Microsoft Research Cambridge head Andrew Blake has been appointed director of the new Alan Turing Institute in the UK.
In a statement, The Alan Turing Institute, which will develop the use of advanced mathematics, computer science, algorithms and ‘Big Data’, said: “We are absolutely delighted that Andrew Blake has agreed to become the Institute’s first Director. His experience, drive, wisdom and enthusiasm will get the Institute off to a great start.”
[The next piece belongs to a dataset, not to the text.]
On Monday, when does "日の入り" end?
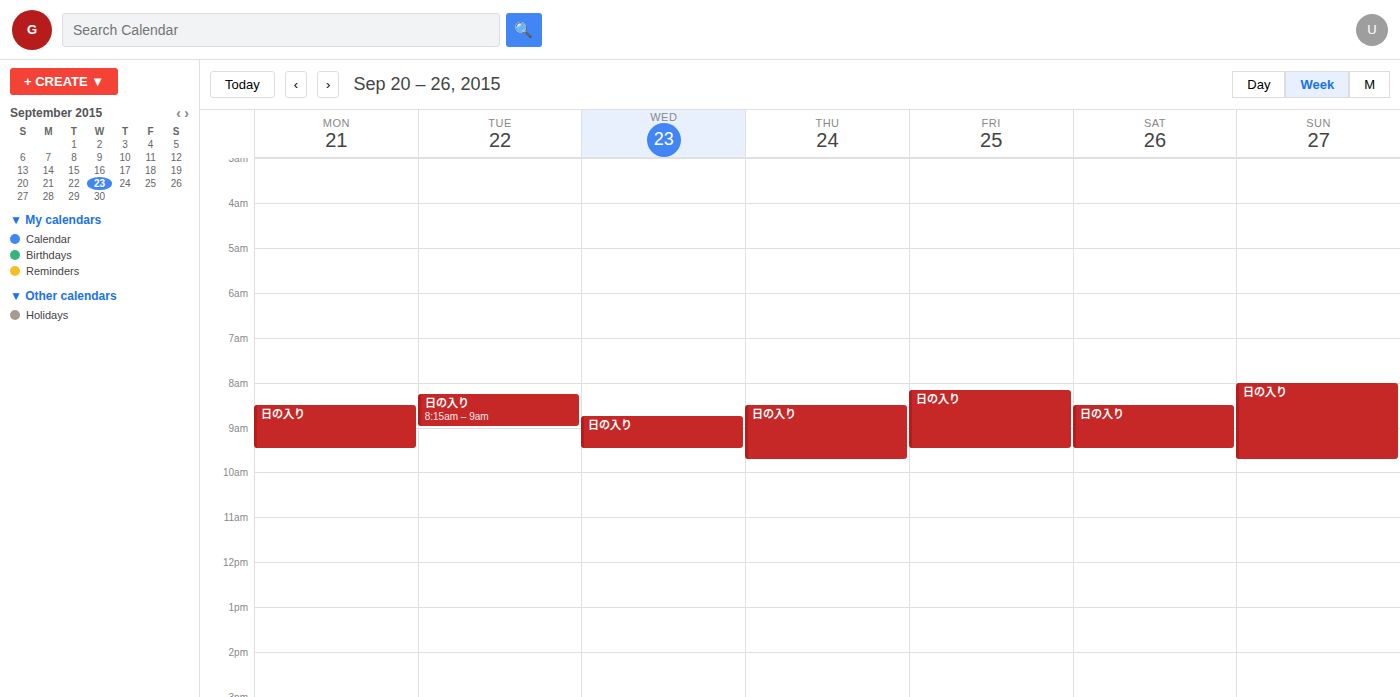
09:30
Blake, who will join in October, added: “I am very excited to be chosen for this unique opportunity to lead The Alan Turing Institute. The vision of bringing together the mathematical and computer scientists from the country’s top universities to develop the new discipline of data science, through an independent institute with strategic links to commerce and industry, is very compelling. The institute has a societally important mission and ambitious research goals. We will go all out to achieve them."
The Institute is a joint venture between the universities of Cambridge, Edinburgh, Oxford, Warwick, UCL and Engineering and Physical Sciences Research Council (EPSRC).
It is being funded over five years with £42 million from the UK government. The university partners are contributing £5 million each, totaling £25 million. In addition, the Institute will seek to partner with other business and government bodies.
The creation of the Institute has been coordinated by the EPSRC which invests in research and postgraduate training across the UK.
Blake bio
As well as serving as head of Microsoft Research Cambridge, Blake is an honorary professor in information engineering at the University of Cambridge, and a leading researcher in computer vision.
In 2010 he became laboratory director at Microsoft, was appointed to the council of the Royal Society, and to the council of the EPSRC in 2012. He holds honorary doctorates at the Universities of Edinburgh and Sheffield.
In 1999 he moved to Microsoft Research in Cambridge to found the Computer Vision Group which developed algorithms for image processing and 3D vision underlying several Microsoft technologies.
He studied mathematics and electrical sciences at Trinity College, Cambridge and after a year as a Kennedy Scholar at MIT and time in the electronics industry, he completed a PhD in artificial intelligence at the University of Edinburgh in 1983.